_Assignment_
In the passage on scaling Rails below, give again the text between "Each lesson was" and "the patterns generalize.", inclusive, changing "sharding" to "partitioning".

Excerpt provided section start

Each lesson was a different bottleneck, found by measurement, fixed by a specific Rails-shaped tool. The order matters: most apps go through them in roughly this sequence as they grow. A team that jumps ahead, sharding before indexing, caching before measuring, usually finds themselves having to come back and do the earlier work later, after the architectural detour has cost time and complexity.

The deeper insight across all eight: "scaling Rails" is mostly not about new infrastructure or new architecture. It is about understanding the Rails primitives well enough to know when each one is reaching its limit, and reaching for the next primitive deliberately. The teams that scale Rails to enormous workloads, Shopify, GitHub, Basecamp, Artsy, Mastodon, all do this work in roughly this sequence, with roughly these tools, and write about it publicly because the patterns generalize.

The senior skill, finally, is recognizing the next bottleneck before it shows up in PagerDuty. Each lesson in this series is a thing to watch for in your APM: slow query at p99, thread pool nearing capacity, lock waits in pg_stat_activity, cache stampedes on the hour, queue depth climbing, pagination latency growing with page number, memory creeping up between deploys. Knowing which signal corresponds to which lesson, and which lesson's fix is the right one, is the actual senior craft. Everything else is plumbing.

Excerpt provided section end
Supplied entries section start

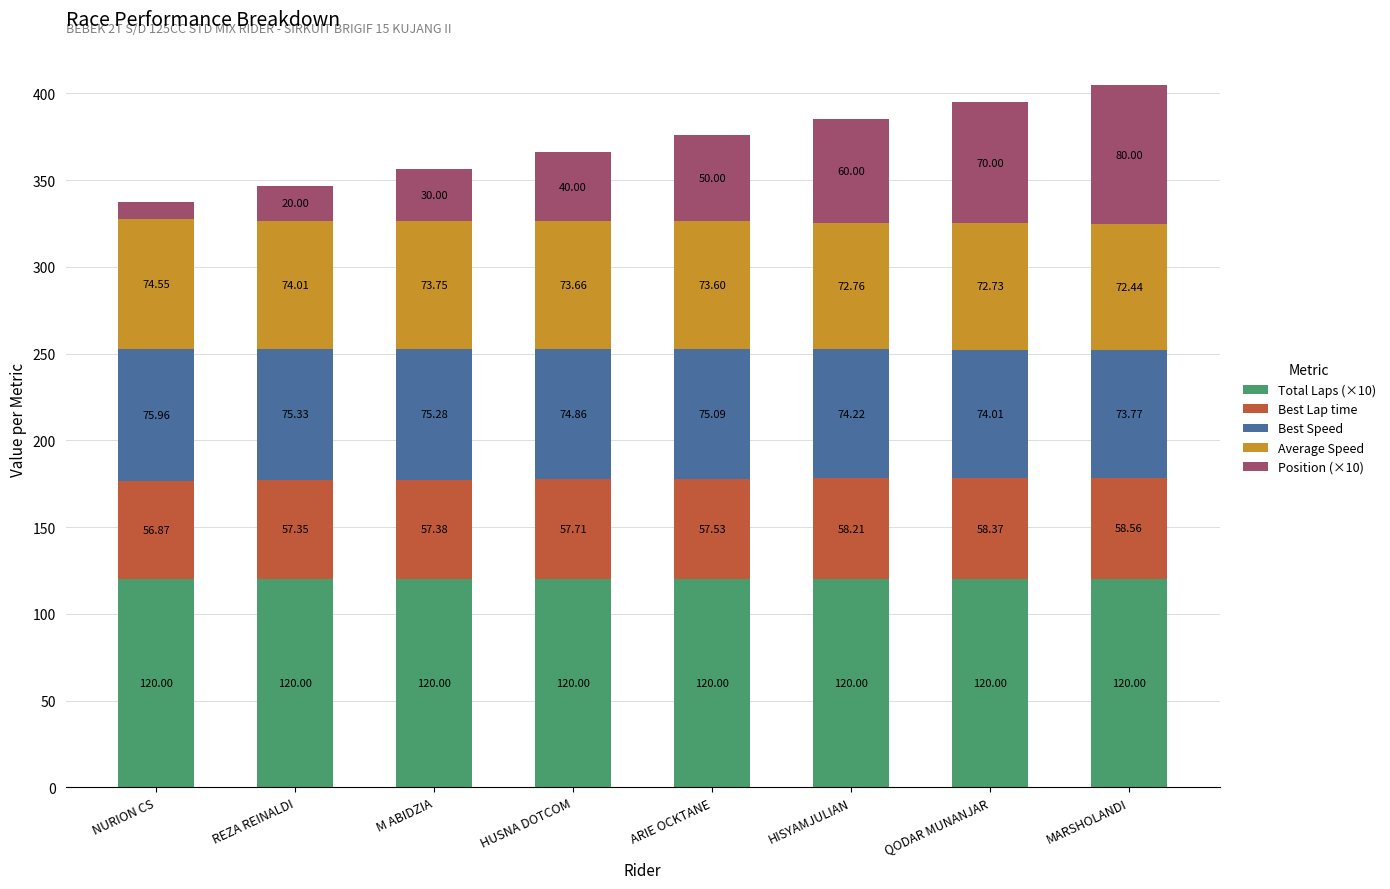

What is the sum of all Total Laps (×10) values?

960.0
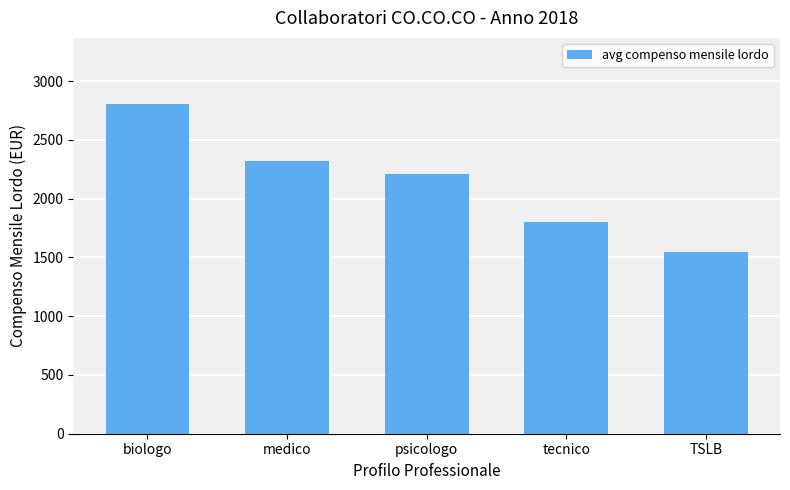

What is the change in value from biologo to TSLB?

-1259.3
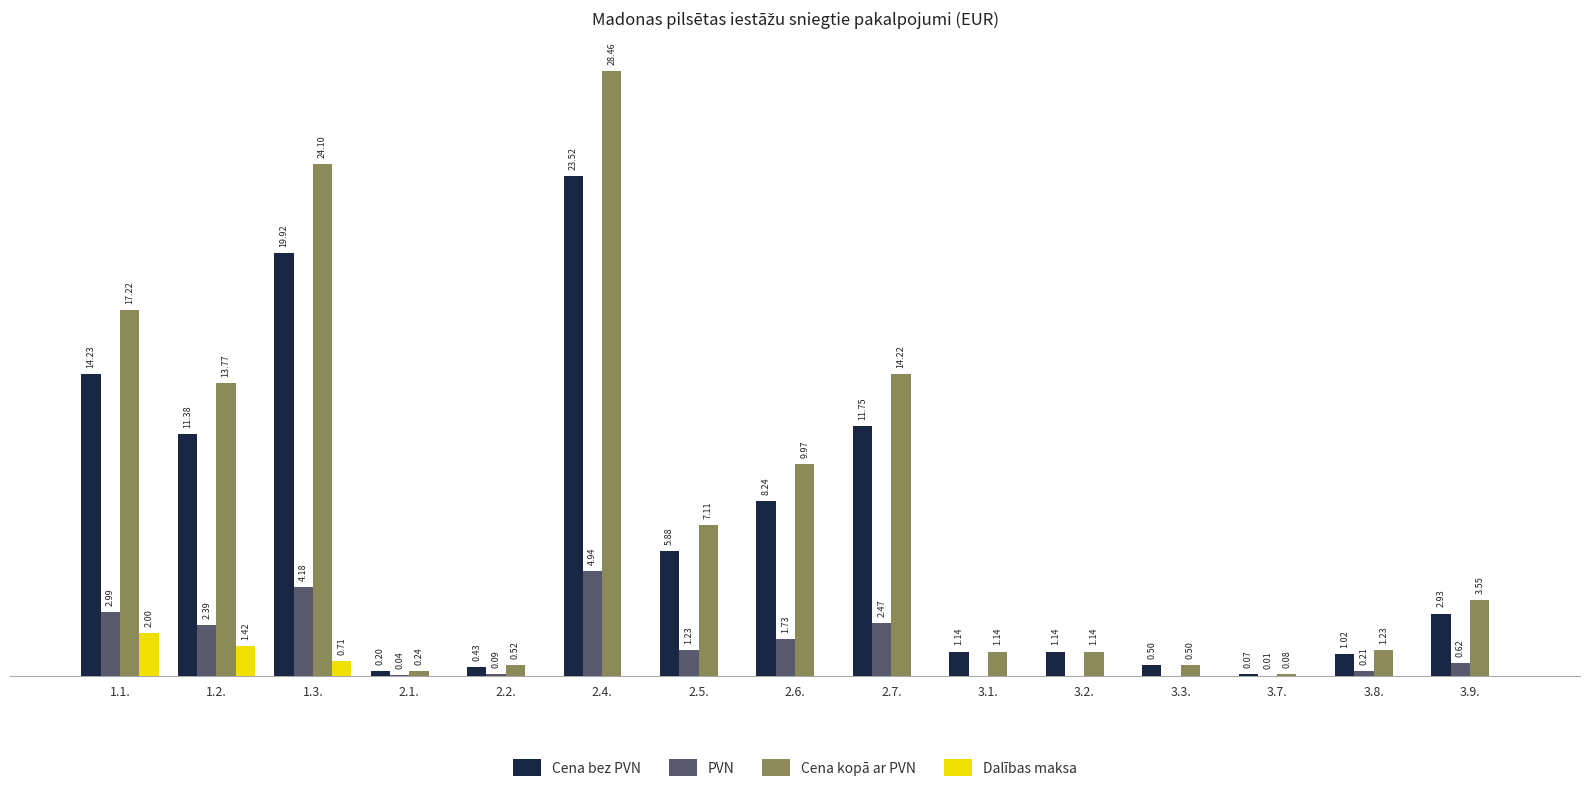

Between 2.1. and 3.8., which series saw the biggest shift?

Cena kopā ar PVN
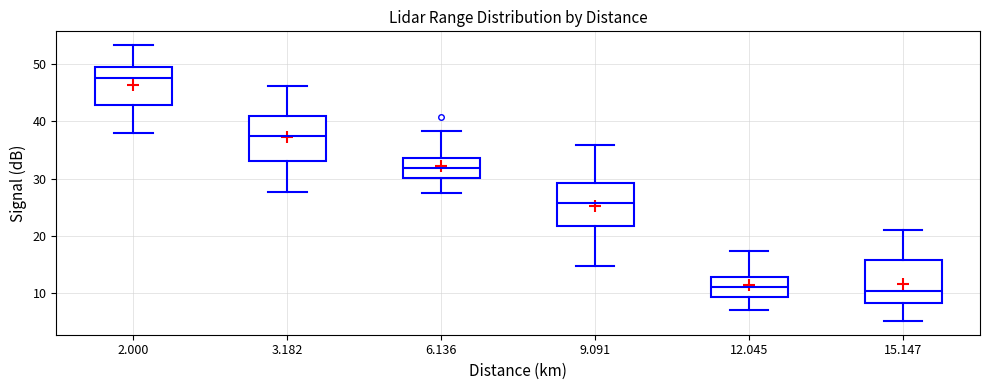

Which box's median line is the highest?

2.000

Supplied entries section end

_Reply_
Each lesson was a different bottleneck, found by measurement, fixed by a specific Rails-shaped tool. The order matters: most apps go through them in roughly this sequence as they grow. A team that jumps ahead, partitioning before indexing, caching before measuring, usually finds themselves having to come back and do the earlier work later, after the architectural detour has cost time and complexity.

The deeper insight across all eight: "scaling Rails" is mostly not about new infrastructure or new architecture. It is about understanding the Rails primitives well enough to know when each one is reaching its limit, and reaching for the next primitive deliberately. The teams that scale Rails to enormous workloads, Shopify, GitHub, Basecamp, Artsy, Mastodon, all do this work in roughly this sequence, with roughly these tools, and write about it publicly because the patterns generalize.